Chilean politician (1920–1978)

Gregorio René García Sabugal (6 November 1920 – 23 December 1978) was a Chilean agricultural entrepreneur and politician, member of the National Party.

He served as Deputy for the 21st Departamental Group (Imperial, Temuco, Villarrica, Pitrufquén, Lautaro) during the XLVI Legislative Period (1969–1973).

==Early life==
Born in Cunco in 1920, he was the son of Gregorio García and Estefanía Sabugal. He married Sonia García González in 1949 in Temuco. They had children, among them future deputy René Manuel García.

==Political career==
García Sabugal engaged in farming and became involved in local cooperatives and associations, serving as director of Banco Sur, SOFO and the Cunco Agricultural Cooperative.

He entered politics in the late 1940s. In the 1947 municipal elections, he was elected mayor of Cunco, serving until 1951, and reelected in the 1963 elections, serving until 1967.
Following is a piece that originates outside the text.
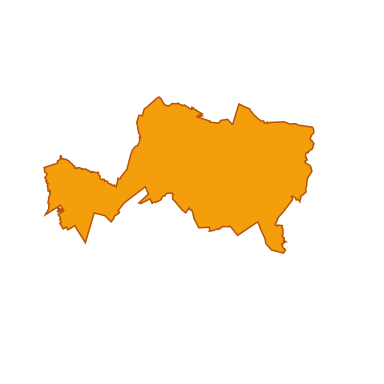 outline of Rosales, Chihuahua, Mexico, rotated 238°
{"feature_id": "50627088B98437787119642", "entity_name": "Rosales", "entity_type": "district", "adm_level": 2, "iso_a3": "MEX", "parent_name": "Mexico", "parent_adm1": "Chihuahua", "projection": "albers", "projection_center": [-105.763, 28.244], "detail": "fine", "context": "isolated", "style": "filled", "palette": "amber", "viewbox_px": 384, "rotation_deg": 238, "n_neighbors": 0, "source": "geoboundaries", "source_scale": "gbopen_adm2", "svg_char_len": 6065}
<svg xmlns="http://www.w3.org/2000/svg" viewBox="0 0 384 384"><g transform="rotate(238 192 192)"><path d="M223.9,74.7L205.5,74.7L226.1,97.9L218.0,105.6L209.5,107.6L210.6,110.8L211.6,112.5L212.5,113.2L212.8,113.7L212.5,116.1L213.0,116.9L212.8,117.6L212.7,117.7L212.9,119.0L213.4,119.9L215.4,119.5L218.7,129.0L221.2,155.2L213.3,153.9L210.9,141.2L209.3,142.4L208.5,152.8L203.4,152.1L203.3,152.4L203.9,153.2L203.8,154.2L203.3,154.9L202.3,155.5L202.5,156.5L202.4,157.6L201.9,158.3L202.0,160.4L201.8,160.8L202.1,161.1L202.1,162.0L202.7,162.6L202.7,163.1L203.4,163.6L203.8,164.8L203.6,166.4L203.0,167.4L203.9,168.4L204.4,169.9L203.9,170.4L203.0,172.5L201.9,173.4L201.8,174.2L200.7,174.7L199.9,174.8L198.9,173.2L198.2,173.0L197.0,172.3L196.7,171.9L195.8,171.8L193.8,172.5L182.2,174.0L177.6,175.6L180.2,181.1L178.4,180.8L177.8,181.1L177.3,182.2L173.7,181.6L168.8,179.7L158.0,178.8L152.9,188.0L151.1,187.1L149.8,186.8L149.7,186.1L148.9,187.4L148.2,189.6L147.9,190.0L148.0,190.3L147.6,192.8L147.2,193.5L146.9,193.6L146.7,194.0L146.7,194.7L145.9,195.8L146.5,197.4L146.3,197.6L146.7,198.9L143.6,204.2L142.9,205.1L142.8,205.5L143.0,205.8L142.3,206.4L131.0,207.6L131.8,229.5L131.6,232.1L124.8,230.6L113.8,229.2L109.2,227.3L100.7,228.7L91.6,237.3L92.7,238.7L93.0,240.4L93.4,240.5L93.7,240.1L94.7,240.5L95.4,239.9L96.1,239.6L97.6,239.9L98.7,240.3L100.0,240.2L100.2,241.0L100.0,241.3L100.1,241.7L99.9,241.8L99.8,242.3L100.2,242.8L100.2,243.3L100.6,243.8L100.3,243.9L100.1,244.3L100.3,244.6L100.0,245.2L100.8,244.8L101.4,243.9L101.8,244.7L102.9,244.1L103.1,244.9L103.3,245.3L104.0,245.7L104.7,245.7L104.9,245.4L104.7,245.2L105.3,245.0L106.4,245.2L106.7,245.0L107.3,245.4L107.2,245.9L107.9,246.5L108.3,247.2L109.7,247.6L110.3,248.3L111.2,248.6L111.9,249.1L112.9,249.6L114.1,249.3L115.5,250.7L115.7,250.2L116.4,250.0L116.5,249.6L117.6,248.5L117.6,247.6L118.2,247.5L118.2,246.9L118.7,246.6L118.4,246.1L118.5,245.8L119.5,245.6L119.8,245.3L120.5,245.4L121.5,247.4L122.9,249.0L123.1,249.8L123.7,250.5L124.4,250.7L126.6,258.3L132.2,273.3L135.4,274.0L135.4,274.7L135.2,274.7L134.8,275.2L132.2,276.4L130.0,276.2L130.1,277.0L129.9,277.6L129.6,277.5L128.7,278.0L126.6,278.3L127.6,279.0L128.6,280.4L130.4,281.9L130.9,283.8L130.9,285.0L131.5,288.5L131.7,288.8L131.9,289.1L133.6,289.5L134.5,290.1L135.7,291.7L137.9,293.6L139.9,294.8L140.4,295.4L142.3,297.0L145.9,304.6L147.8,305.3L148.5,305.3L149.3,305.8L151.5,306.2L152.0,306.1L153.2,305.2L154.8,304.7L156.0,303.9L157.6,303.6L158.4,304.4L157.9,305.2L157.9,305.7L158.2,306.8L158.8,306.9L159.4,306.6L160.0,306.7L160.6,307.2L160.8,306.8L161.4,306.6L162.3,307.5L164.0,308.4L164.7,309.6L163.9,310.3L164.1,310.8L164.4,311.0L163.9,311.5L164.9,312.8L164.6,313.3L165.0,314.6L164.8,316.9L165.2,317.2L165.4,317.8L165.8,318.1L167.5,319.9L167.9,320.0L167.9,320.5L168.2,321.0L168.9,321.0L169.6,320.8L170.4,321.0L171.3,320.8L172.1,320.9L172.5,320.4L172.9,320.1L173.7,320.4L174.1,320.3L175.0,320.9L175.1,321.3L176.7,323.1L177.5,326.0L177.9,326.8L179.4,327.7L181.2,328.4L183.2,328.5L192.3,317.7L194.9,316.2L195.7,314.8L196.0,314.6L196.3,313.4L197.8,311.0L202.6,307.4L209.4,295.5L209.2,295.2L211.5,292.4L210.5,291.9L212.3,289.7L213.0,290.2L214.1,290.4L214.7,289.9L214.9,288.9L215.8,288.1L216.9,287.9L217.7,287.3L219.8,286.6L223.0,286.0L224.5,285.2L227.7,285.2L230.1,284.5L231.9,285.0L236.7,281.6L241.8,278.5L227.9,262.4L228.0,262.0L234.8,260.6L237.5,254.3L236.3,251.3L241.6,244.3L242.5,244.9L253.9,235.4L251.1,240.9L253.3,239.8L252.9,240.5L252.7,242.2L259.2,238.7L259.5,238.9L261.8,237.2L262.7,237.8L263.9,236.7L262.6,235.8L262.3,235.3L270.0,231.5L270.0,229.9L271.8,229.0L272.7,228.2L274.7,227.3L274.7,226.3L277.6,221.8L277.0,218.3L277.6,218.1L277.8,217.6L279.1,215.9L280.7,215.0L288.1,215.1L290.1,214.3L290.1,211.5L287.7,197.3L287.9,195.7L283.0,190.2L284.3,189.1L285.1,187.5L280.2,181.9L279.3,181.7L270.4,178.1L266.4,177.7L266.4,176.3L265.3,176.3L264.9,177.6L264.9,176.0L262.0,173.6L261.5,172.9L261.3,172.1L260.7,171.0L260.0,170.3L260.6,168.5L260.4,166.9L259.5,165.2L259.5,164.7L259.2,163.6L258.6,162.8L257.6,162.1L257.3,161.3L256.3,160.0L245.4,148.5L244.6,145.5L242.2,139.3L241.3,138.2L242.9,136.5L240.0,134.0L236.4,130.2L237.4,130.1L237.9,129.7L239.0,130.0L239.1,128.2L239.8,128.2L240.4,127.7L241.7,127.4L241.8,126.9L242.2,126.8L243.8,125.6L245.8,126.0L246.3,125.5L246.6,125.4L247.5,123.6L248.2,123.7L248.7,124.4L248.9,124.4L250.1,123.2L250.5,121.4L252.7,121.4L253.9,122.3L255.0,122.4L256.5,121.9L257.3,122.2L257.7,123.0L258.7,122.8L258.6,122.2L258.7,121.5L259.4,120.9L259.7,120.3L260.4,119.8L261.1,118.8L261.2,119.0L262.2,118.5L262.3,117.8L261.9,117.5L261.8,116.9L262.8,116.8L263.1,116.3L264.1,116.2L264.3,115.8L265.1,115.7L265.6,115.1L265.6,114.7L267.0,114.6L267.8,114.2L268.5,112.4L269.2,111.9L269.2,111.0L269.5,110.7L270.1,111.0L270.5,110.7L270.6,110.3L271.1,110.3L271.6,109.7L272.3,109.5L272.8,108.4L273.1,108.1L273.1,107.5L273.4,107.1L273.3,106.1L273.9,106.0L274.1,105.7L274.7,105.3L274.9,105.7L275.6,106.1L276.2,106.1L276.3,105.8L277.0,105.4L279.6,105.2L280.7,104.6L282.7,104.1L283.8,104.1L284.1,103.6L285.2,103.3L285.5,102.6L286.3,102.4L287.0,102.0L287.3,101.6L287.4,101.1L288.2,100.4L288.6,100.4L289.3,99.0L289.6,98.9L290.7,99.2L290.4,99.6L290.8,99.9L291.1,99.8L291.7,100.1L292.3,100.0L292.4,99.9L292.1,99.3L290.7,98.2L289.5,97.9L289.5,94.1L287.7,93.4L291.1,79.6L289.7,79.4L288.8,78.3L286.3,77.8L285.2,78.3L284.0,78.5L283.5,78.0L282.7,76.5L282.3,74.8L278.6,74.8L278.6,73.8L277.8,74.2L277.1,73.7L276.4,73.5L275.7,74.3L275.3,74.4L274.5,73.0L272.8,72.2L271.5,71.9L269.8,70.7L269.2,70.5L268.2,71.0L268.0,71.5L268.6,72.2L268.4,72.4L267.0,71.2L266.4,71.1L266.0,70.3L264.6,70.2L263.7,67.7L263.3,67.8L262.9,67.6L259.2,64.2L258.5,64.0L257.9,64.7L257.6,64.6L255.9,63.0L254.9,62.5L253.5,61.2L252.9,60.5L252.8,59.8L251.6,58.7L251.4,57.2L250.4,55.5L250.5,73.3L244.0,73.4L243.9,72.0L247.1,72.0L247.1,70.7L248.9,70.7L248.9,69.3L247.2,69.3L247.1,67.8L245.7,67.9L245.7,70.7L243.9,70.7L243.9,66.6L239.0,66.7L239.0,65.3L235.6,65.3L235.6,63.3L228.9,63.2L228.9,66.7L225.6,66.7L225.6,75.1L224.9,75.1L223.9,74.7Z" fill="#f59e0b" stroke="#b45309" stroke-width="1.5"/></g></svg>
He later joined the National Party, where he became provincial vice president and president of the local council of Cunco.

In the 1969 elections, he was elected Deputy for the 21st Departamental Group. He served on the Permanent Commissions of Government Interior and Agriculture and Colonization, and also participated in the Special Commission of Constitutional Accusation against Minister of Economy Pedro Vuskovic in 1971.

He was also a member of the National Party’s parliamentary committee between 1969 and 1970.

==Death==
García Sabugal died in Temuco on 23 December 1978.